The power of the approach that I introduce in this chapter is manifested in a number of other areas as well. I will illustrate this by focusing on two other questions. The first comes from comparative immunology: is the somatic hypermutation mechanism shared between all species? I will show that similar differential codon usage between FRs and CDRs characterize species ranging from sharks to humans. This result argues that, at least among these species, the mechanism for somatic hypermutation is likely to be shared. The second question concerns to somatic hypermutation mechanism itself. I will show that codon bias consistent with low propensity for replacement mutations also characterizes non-immunoglobulin sequences. As these sequences do not undergo somatic hypermutation, this association suggests that the somatic hypermutation mechanism uses components from mutation or repair mechanisms that operate with much wider scope across the genome. Thus, non-immunoglobulin sequences that evolve codon bias to minimize their chance of undergoing replacement mutations in evolution also seem less mutable under somatic hypermutation. I will also show that the somatic hypermutation mechanism picks out the A/T content of a gene.

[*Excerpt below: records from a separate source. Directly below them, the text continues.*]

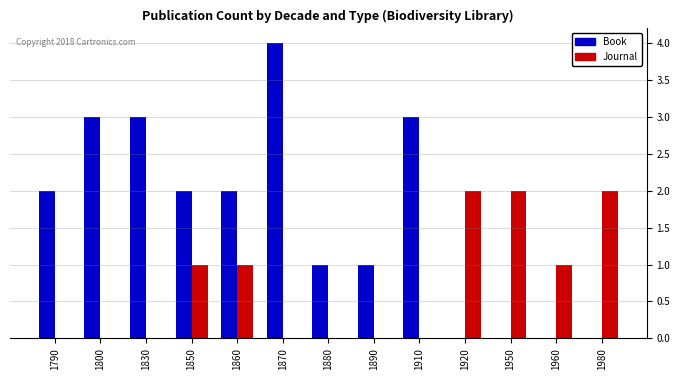

At which label does Book reach its peak?

1870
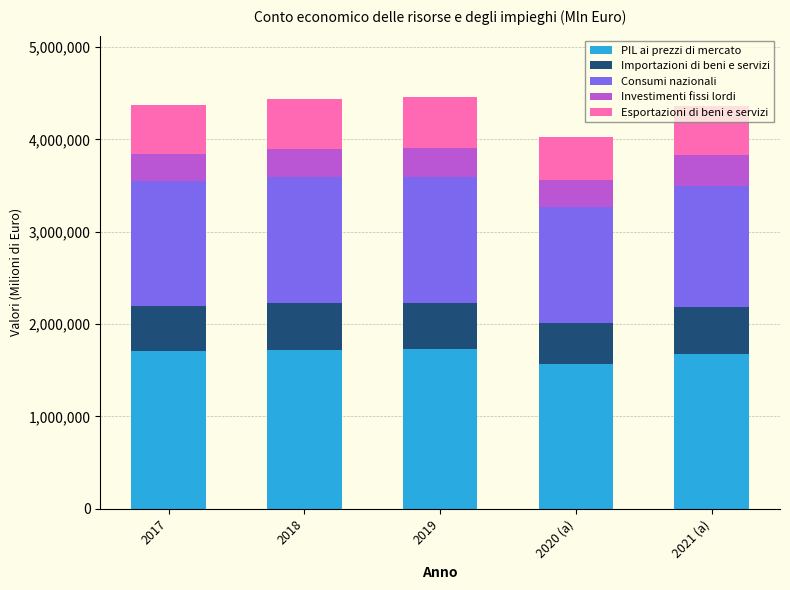

What is the total value across all series at 2019?

4453994.2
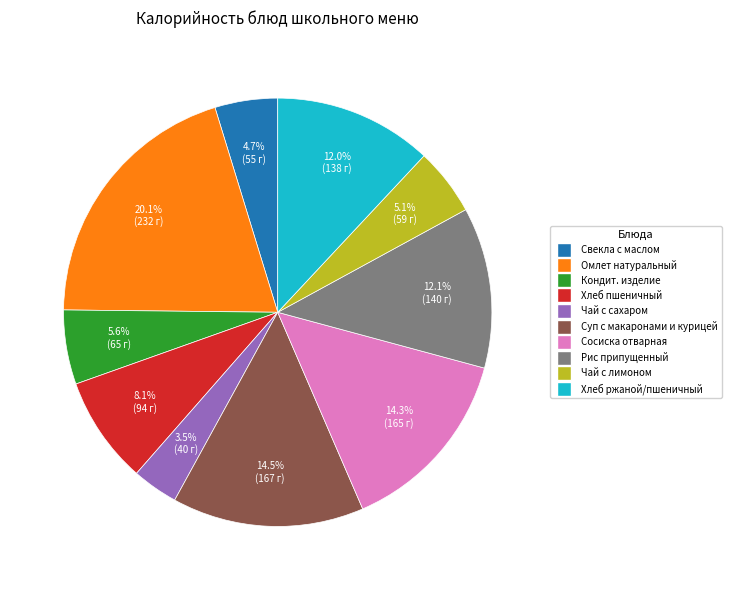

Is there any slice that represents more than half of the pie?

No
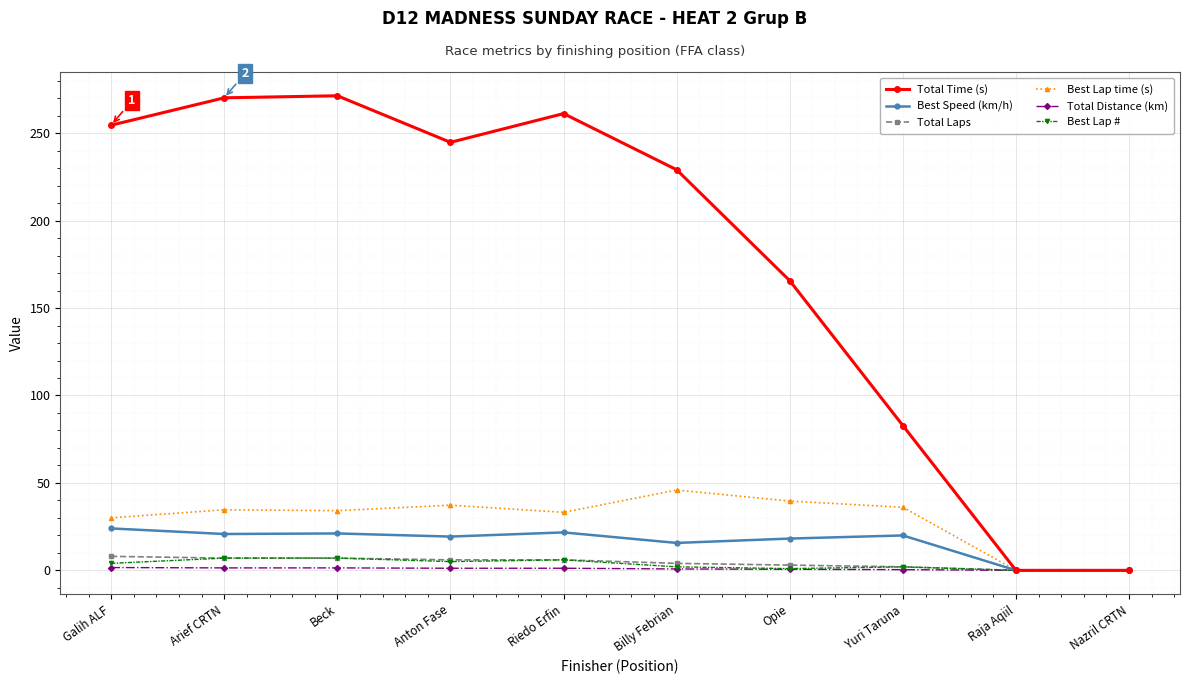

At how many categories does at least one series exceed 226?

6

That is, high tendency to undergo replacement mutations is correlated with the content of A and T nucleotides in the gene. This result does not give us the key to what the somatic hypermutation mechanism is, but it may prove useful in narrowing the search for this mechanism. Although the phenomenon that immunoglobulin genes undergo somatic mutation was described almost thirty years ago Weigert et al. (1970), the mechanism responsible for introducing these mutations has not been identified.